Extract to read:
The analysts who follow the company have speculated the company could be a takeover target, particularly because BCE Inc.’s takeover of Astral Media leaves the company as the last large independent broadcaster in the country. The company’s shares are up 14 per cent so far this year, despite persistent challenges in the advertising market.

Revenue decreased 4 per cent at its television segment. Corus said it had particular trouble in its specialty television division, where ad sales were down 11 per cent. The company’s television assets include HBO Canada, YTV, The Oprah Winfrey Network and Movie Central.

“The decrease in specialty advertising revenues in the third quarter 2012 resulted from soft demand in the kids segment, driven by the toy, entertainment and food categories,” the company said, adding the television segment’s 43 per cent profit margins are 5 per cent lower than a year ago.

Revenue at the company’s 37 radio stations was 3 per cent lower as growth in Vancouver and Alberta was offset by weakness in Winnipeg and Ontario.

Chief executive officer John Cassaday said the company posted a “solid” quarter, saying it’s difficult to compare the numbers with a strong third quarter last year.

"Despite tough year-over-year comparables, we delivered a solid performance in the quarter, growing net income and earnings per share, maintaining our exceptional margins through rigorous cost controls and continuing to generate impressive free cash flow," he said. "Looking ahead, our exceptional brands, superior programming and disciplined cost controls position us well for a recovery in the advertising market."

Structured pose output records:
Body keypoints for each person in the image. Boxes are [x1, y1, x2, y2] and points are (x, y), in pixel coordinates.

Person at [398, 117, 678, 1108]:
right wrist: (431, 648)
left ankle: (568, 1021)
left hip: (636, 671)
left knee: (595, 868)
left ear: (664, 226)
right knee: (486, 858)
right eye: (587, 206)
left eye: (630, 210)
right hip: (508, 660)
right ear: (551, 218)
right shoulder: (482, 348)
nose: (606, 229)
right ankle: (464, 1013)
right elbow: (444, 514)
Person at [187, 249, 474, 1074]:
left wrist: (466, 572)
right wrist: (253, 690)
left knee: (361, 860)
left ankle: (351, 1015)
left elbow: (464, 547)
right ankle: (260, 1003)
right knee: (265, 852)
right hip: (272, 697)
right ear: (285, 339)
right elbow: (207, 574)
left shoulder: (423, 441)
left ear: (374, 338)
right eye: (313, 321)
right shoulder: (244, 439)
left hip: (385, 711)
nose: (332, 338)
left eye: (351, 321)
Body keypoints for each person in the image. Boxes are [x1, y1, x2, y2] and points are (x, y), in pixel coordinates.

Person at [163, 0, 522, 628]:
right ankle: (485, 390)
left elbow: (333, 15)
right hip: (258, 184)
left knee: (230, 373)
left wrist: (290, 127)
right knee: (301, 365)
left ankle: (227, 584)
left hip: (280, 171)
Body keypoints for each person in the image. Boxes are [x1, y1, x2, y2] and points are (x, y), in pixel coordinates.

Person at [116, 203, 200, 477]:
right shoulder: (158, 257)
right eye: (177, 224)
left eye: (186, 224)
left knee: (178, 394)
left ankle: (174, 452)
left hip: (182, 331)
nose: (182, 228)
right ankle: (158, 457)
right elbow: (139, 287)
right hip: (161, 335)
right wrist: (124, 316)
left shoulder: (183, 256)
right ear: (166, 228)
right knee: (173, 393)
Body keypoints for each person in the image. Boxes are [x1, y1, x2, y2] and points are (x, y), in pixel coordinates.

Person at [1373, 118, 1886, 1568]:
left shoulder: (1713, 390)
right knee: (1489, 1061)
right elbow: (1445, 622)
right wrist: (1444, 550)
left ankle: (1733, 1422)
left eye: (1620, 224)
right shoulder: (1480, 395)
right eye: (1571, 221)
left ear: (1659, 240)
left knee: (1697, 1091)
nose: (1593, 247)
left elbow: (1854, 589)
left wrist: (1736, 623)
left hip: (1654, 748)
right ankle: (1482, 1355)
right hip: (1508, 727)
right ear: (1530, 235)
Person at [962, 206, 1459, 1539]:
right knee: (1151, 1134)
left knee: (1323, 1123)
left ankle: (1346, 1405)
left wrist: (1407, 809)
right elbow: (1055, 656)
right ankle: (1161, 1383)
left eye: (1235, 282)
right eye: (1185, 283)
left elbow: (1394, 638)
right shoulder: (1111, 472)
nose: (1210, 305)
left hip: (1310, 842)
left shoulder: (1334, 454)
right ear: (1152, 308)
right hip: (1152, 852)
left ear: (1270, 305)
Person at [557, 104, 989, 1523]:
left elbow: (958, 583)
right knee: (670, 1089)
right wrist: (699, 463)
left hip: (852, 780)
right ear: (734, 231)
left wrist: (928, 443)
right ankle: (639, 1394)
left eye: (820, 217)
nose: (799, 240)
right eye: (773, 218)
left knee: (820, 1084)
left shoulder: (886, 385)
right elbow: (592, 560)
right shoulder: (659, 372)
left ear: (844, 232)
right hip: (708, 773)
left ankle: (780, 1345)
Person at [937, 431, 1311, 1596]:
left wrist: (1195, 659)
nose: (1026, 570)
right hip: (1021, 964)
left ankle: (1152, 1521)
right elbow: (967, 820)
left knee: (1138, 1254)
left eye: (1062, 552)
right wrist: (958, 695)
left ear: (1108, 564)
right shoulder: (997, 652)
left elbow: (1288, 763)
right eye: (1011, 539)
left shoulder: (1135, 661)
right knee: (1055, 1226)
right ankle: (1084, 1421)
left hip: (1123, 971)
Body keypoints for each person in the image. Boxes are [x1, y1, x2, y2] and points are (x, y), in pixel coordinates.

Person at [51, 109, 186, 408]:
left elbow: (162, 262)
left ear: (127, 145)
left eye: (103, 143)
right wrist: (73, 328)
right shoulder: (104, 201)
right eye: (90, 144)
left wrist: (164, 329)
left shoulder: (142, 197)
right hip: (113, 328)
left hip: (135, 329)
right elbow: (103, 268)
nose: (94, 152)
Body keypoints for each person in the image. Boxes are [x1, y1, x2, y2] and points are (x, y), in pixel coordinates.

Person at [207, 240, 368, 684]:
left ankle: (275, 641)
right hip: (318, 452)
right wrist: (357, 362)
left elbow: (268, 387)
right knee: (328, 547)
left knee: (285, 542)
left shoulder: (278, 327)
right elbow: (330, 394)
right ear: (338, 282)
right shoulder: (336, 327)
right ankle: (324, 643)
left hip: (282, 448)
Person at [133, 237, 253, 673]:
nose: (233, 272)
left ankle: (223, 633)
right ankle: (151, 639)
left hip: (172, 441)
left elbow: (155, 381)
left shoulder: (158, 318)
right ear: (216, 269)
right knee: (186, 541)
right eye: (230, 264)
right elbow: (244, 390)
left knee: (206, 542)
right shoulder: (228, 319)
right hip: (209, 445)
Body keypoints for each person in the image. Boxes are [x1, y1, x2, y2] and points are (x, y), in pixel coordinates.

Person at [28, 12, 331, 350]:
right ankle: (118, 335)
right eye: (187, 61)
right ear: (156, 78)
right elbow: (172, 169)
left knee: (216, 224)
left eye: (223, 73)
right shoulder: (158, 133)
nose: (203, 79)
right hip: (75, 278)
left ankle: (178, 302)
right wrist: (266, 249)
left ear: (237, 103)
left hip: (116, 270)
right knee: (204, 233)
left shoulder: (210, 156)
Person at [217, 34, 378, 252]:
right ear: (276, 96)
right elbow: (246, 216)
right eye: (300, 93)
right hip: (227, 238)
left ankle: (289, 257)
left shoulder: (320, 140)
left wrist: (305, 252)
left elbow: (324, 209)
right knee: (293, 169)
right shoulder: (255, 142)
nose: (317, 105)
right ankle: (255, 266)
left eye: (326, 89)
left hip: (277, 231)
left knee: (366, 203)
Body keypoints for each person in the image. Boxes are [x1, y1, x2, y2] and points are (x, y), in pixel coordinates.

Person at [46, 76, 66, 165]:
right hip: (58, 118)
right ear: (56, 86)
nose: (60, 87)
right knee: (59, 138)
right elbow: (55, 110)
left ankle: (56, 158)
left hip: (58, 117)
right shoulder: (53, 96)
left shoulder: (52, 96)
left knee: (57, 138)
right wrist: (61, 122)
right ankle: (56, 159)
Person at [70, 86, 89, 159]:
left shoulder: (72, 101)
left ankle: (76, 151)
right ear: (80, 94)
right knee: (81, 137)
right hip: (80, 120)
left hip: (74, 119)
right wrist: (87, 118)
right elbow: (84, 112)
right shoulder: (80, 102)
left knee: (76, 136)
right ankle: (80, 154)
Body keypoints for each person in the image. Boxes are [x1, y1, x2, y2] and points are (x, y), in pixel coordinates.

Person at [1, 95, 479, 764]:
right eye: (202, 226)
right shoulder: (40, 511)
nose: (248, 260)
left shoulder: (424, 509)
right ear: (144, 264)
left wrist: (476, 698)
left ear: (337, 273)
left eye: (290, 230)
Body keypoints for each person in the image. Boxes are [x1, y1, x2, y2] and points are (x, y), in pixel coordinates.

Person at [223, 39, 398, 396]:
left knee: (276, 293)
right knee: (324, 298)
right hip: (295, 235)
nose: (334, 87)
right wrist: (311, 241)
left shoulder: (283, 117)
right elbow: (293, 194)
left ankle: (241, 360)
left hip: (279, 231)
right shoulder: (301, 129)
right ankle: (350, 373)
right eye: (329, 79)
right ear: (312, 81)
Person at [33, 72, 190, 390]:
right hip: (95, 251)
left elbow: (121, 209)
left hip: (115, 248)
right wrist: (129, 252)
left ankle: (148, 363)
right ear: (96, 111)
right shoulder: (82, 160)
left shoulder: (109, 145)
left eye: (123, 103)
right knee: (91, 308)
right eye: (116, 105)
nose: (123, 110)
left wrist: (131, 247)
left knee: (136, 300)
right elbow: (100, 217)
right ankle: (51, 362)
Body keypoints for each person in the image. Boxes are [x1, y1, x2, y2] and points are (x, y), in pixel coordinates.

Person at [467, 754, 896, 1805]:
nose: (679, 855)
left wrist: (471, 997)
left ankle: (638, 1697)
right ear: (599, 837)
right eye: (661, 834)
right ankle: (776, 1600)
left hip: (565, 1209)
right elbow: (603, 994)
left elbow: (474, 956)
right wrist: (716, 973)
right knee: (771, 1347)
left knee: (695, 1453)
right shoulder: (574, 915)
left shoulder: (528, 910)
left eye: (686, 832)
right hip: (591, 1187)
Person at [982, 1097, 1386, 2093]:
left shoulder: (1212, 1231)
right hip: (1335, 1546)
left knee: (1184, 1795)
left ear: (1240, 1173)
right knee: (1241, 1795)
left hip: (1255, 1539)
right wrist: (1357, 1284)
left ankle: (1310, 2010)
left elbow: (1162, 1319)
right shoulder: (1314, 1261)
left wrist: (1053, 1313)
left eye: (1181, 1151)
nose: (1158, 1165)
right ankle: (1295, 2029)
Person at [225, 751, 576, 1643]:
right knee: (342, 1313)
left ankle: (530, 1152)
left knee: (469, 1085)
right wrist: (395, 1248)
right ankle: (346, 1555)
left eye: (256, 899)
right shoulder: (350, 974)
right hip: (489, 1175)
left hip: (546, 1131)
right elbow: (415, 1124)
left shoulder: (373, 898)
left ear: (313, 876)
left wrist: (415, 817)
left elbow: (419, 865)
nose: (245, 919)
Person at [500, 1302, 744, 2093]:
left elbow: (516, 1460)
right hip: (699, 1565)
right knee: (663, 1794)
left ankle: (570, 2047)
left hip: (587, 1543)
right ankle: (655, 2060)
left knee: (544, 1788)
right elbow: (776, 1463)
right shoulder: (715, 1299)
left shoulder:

Complete the following:
1. In the Corus excerpt, how much did ad sales drop in the specialty television division?
2. Sum up the Corus excerpt in two sentences.
3. Copy the passage of the Corus excerpt starting with "Revenue decreased 4" and going on through "a year ago.".

Answers to the exercise:
1. Ad sales in the specialty television division were down 11 percent.

2. Corus, which analysts have speculated could be a takeover target, saw television revenue fall 4 percent (with specialty ad sales down 11 percent on soft demand in the kids segment) and radio revenue fall 3 percent across its 37 stations. Chief executive John Cassaday called the quarter solid, pointing to growth in net income and earnings per share, strong margins from cost controls, and free cash flow, and said the company is well positioned for an advertising market recovery.

3.
Revenue decreased 4 per cent at its television segment. Corus said it had particular trouble in its specialty television division, where ad sales were down 11 per cent. The company’s television assets include HBO Canada, YTV, The Oprah Winfrey Network and Movie Central.

“The decrease in specialty advertising revenues in the third quarter 2012 resulted from soft demand in the kids segment, driven by the toy, entertainment and food categories,” the company said, adding the television segment’s 43 per cent profit margins are 5 per cent lower than a year ago.